Tanta ampiezza e libertà scenica permette alla regia di dare a tutti i personaggi, e mantenere, un ritmo che va di pari passo con quello della musica cui Rossini, con sapienza costruttiva e le sue invenzioni melodiche e armoniche, i contrasti tra i pianissimo e i crescendo, conferisce un movimento e una dinamica particolari e incalzanti di scena in scena. E allora si entra e si esce, si passa dall’essere tra le poltrone o in un palco al ritrovarsi sul palcoscenico che funge un po’ da casa di Don Bartolo, che Martone ha messo su una sedia a rotelle. Se quando arriva la Forza di polizia, questa compare in tutti i palchi di prim’ordine, come a circondare gli altri, quando il Conte e Figaro entrano di nascosto in casa di Rosina lo fanno calandosi con una scala dai palchi del piano superiore.

E le funi si fanno via via confini, balaustra, appoggio, corrimano, mentre nell’azione scenica la finzione convive con la realtà a vista dei cambi di costume (sostanzialmente tradizionali, firmati da Anna Biagiotti) o dei rumoristi che danno corpo al temporale del secondo atto.
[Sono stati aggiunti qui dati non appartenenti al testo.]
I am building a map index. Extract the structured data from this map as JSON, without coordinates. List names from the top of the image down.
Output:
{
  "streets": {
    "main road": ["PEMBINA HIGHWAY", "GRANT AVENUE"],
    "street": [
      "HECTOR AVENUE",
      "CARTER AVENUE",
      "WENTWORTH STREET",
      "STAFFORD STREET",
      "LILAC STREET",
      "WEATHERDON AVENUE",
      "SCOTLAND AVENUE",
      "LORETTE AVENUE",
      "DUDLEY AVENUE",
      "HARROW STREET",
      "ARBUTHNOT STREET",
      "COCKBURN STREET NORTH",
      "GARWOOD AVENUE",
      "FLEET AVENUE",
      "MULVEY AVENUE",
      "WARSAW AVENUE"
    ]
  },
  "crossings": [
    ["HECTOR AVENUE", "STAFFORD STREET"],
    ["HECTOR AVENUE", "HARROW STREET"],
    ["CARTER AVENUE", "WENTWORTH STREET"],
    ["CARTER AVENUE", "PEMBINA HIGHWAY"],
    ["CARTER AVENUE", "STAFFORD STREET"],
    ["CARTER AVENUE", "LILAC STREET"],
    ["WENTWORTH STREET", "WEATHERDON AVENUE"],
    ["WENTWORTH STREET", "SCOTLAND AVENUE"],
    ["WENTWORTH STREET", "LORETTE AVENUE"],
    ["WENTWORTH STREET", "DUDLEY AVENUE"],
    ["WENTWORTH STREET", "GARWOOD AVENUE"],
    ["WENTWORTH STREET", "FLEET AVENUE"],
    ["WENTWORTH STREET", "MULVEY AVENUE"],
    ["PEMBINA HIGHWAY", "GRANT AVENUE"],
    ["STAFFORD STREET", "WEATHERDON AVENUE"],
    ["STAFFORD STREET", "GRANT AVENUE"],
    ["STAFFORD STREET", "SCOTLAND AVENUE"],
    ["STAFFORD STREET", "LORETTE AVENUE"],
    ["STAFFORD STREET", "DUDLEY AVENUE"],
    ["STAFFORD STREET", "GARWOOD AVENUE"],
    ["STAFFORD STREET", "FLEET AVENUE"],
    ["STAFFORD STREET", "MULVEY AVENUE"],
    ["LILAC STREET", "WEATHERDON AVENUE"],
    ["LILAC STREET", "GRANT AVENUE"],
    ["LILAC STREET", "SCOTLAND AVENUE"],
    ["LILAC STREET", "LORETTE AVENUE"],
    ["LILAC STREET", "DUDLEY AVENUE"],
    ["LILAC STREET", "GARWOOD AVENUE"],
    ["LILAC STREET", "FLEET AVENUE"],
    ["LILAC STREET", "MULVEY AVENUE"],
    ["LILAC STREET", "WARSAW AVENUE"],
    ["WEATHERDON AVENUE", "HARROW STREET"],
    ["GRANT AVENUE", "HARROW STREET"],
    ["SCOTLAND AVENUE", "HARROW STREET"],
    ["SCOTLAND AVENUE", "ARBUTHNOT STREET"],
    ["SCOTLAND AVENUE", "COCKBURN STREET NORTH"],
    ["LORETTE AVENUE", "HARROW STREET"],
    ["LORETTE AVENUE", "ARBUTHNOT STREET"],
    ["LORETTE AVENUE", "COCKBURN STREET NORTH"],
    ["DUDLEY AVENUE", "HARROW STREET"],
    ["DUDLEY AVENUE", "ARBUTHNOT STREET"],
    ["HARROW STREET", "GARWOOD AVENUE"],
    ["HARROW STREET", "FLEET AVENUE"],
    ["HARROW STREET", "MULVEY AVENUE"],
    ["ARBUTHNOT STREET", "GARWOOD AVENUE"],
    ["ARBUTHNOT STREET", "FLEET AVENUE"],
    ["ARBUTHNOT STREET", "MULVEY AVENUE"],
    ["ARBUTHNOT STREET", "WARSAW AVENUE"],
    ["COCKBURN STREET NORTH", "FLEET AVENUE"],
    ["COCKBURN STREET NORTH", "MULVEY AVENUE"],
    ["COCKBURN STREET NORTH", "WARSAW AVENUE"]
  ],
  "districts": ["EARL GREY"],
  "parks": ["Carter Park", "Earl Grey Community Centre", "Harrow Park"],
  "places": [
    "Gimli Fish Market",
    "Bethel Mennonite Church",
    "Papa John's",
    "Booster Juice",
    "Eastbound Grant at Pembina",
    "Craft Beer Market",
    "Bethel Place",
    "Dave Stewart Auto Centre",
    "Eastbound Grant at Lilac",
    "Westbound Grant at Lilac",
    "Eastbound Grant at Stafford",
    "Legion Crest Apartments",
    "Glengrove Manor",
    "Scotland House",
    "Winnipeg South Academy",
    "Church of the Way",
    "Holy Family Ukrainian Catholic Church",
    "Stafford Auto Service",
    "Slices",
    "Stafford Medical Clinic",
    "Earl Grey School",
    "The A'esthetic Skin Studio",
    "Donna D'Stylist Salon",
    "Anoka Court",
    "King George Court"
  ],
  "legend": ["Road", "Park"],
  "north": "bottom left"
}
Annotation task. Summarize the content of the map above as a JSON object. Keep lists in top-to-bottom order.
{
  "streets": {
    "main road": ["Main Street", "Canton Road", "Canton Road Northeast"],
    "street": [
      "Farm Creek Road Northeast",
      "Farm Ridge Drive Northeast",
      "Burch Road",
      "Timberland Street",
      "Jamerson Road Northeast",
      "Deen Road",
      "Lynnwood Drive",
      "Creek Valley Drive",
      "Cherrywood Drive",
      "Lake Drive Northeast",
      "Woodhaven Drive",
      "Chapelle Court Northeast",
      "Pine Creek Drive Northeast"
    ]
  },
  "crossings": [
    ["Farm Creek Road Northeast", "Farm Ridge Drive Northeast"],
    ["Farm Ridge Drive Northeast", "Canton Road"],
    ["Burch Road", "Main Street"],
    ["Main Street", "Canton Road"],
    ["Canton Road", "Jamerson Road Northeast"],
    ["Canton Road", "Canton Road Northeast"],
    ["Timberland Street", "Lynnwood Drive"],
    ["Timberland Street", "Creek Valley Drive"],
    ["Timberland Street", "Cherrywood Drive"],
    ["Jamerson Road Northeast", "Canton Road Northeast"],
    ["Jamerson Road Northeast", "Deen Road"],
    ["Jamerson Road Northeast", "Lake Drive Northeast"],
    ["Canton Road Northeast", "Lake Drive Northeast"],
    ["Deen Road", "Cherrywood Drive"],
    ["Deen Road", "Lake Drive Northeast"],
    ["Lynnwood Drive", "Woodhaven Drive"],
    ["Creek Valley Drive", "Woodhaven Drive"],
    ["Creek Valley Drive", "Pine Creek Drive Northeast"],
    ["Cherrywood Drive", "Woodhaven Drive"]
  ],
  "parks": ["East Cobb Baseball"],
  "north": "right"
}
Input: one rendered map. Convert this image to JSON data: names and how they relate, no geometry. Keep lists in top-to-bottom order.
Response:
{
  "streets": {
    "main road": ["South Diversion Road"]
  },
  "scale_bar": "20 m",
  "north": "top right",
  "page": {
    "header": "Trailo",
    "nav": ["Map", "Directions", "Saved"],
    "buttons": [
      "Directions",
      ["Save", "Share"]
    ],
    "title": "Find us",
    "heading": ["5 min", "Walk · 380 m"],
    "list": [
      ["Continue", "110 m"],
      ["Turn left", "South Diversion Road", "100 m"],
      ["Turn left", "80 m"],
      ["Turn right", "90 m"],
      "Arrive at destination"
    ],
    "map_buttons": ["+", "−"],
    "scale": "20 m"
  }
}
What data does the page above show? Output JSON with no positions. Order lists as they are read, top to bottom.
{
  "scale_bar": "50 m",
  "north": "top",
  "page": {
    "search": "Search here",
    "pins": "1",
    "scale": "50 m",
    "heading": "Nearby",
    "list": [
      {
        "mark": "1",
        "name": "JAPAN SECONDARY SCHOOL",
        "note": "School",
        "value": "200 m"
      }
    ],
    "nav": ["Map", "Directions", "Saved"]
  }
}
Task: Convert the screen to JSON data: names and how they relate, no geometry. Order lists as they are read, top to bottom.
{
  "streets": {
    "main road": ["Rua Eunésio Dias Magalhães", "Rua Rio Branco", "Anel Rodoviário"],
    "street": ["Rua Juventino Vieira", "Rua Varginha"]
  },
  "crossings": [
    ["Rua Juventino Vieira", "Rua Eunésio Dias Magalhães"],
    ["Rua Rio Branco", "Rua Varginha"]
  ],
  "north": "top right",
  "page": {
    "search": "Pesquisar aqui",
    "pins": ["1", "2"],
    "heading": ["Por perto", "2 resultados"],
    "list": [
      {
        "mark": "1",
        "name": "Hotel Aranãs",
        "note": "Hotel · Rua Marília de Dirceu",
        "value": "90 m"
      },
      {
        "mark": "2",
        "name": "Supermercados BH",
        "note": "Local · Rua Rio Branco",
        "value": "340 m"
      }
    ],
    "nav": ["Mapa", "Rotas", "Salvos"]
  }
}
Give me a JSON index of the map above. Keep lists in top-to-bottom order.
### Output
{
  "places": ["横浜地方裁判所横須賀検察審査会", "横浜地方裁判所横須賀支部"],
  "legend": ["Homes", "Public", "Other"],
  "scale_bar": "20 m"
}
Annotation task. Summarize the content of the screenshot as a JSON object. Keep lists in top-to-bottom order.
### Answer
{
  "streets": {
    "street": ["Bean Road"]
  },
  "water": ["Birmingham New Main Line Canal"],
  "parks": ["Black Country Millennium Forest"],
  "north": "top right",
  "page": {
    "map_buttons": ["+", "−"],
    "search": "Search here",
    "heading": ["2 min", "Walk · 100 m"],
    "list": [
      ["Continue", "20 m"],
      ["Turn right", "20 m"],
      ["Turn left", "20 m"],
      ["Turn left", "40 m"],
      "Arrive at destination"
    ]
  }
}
Al momento poi della finta febbre scarlattina di Don Basilio, ecco che irrompe il quotidiano del Covid e col termometro sulla fronte gli viene misurata la febbre e i personaggi che gli sono attorno indossano la mascherina e cantano con essa, come del resto la hanno da sempre in viso tutti gli inservienti e tecnici che appaiono via via, oltre al direttore Daniele Gatti e agli orchestrali, autori di un’esecuzione davvero di qualità, rigorosa, asciutta ma brillante e con una nota di divertimento che regge anche i momenti più esuberanti, come il finale del primo atto (anche se forse solo in qualche punto c’è televisivamente da correggere il livello del suono in trasmissione, che capita sovrasti troppo quello dei cantanti). Il coro invece era diretto da Roberto Gabbiani.

Naturalmente una ripresa cinematografica o televisiva che sia, con i suoi tanti stacchi, tra visione generale dei piani lunghi e molti, inevitabili primi piani in tale ricchezza di azione ha bisogno che i cantanti siano anche attori, e Martone è riuscito a ottenerlo un po’ da tutti, con alcuni davvero bravi come Alessandro Corbelli (Don Bartolo dal bel pigio come sempre anche vocale) e Patrizia Biccirè (la serva Berta). Ma credibili riescono a essere anche Vasilisa Berzhanskaya, con gli stupori di una Rosina dalla bella voce un po’ scura cui però mancava una nota più seduttiva, o il vitale e sornione Figaro di Andrzej Filończyk, di una bravura che evita gli eccessi per farsi naturalezza. Con loro sono Ruzil Gatin nei panni del Conte d’Almaviva, vocalmente non al massimo (tanto che gli è stata tagliata l’impegnativa aria finale) e Alex Esposito il maestro di musica Don Basilio pronto a vendersi al miglior offerente. E Tutto, per l’assenza di applausi, finisce in un silenzio che è rumorosissimo e sottolinea l’assurdo di un teatro fatto senza pubblico, il cui calore i quasi settecentomila che avrebbero assistito alla trasmissione tv, e forse per la prima volta positivamente scoperto l’opera lirica, comunque non rimpiazzano.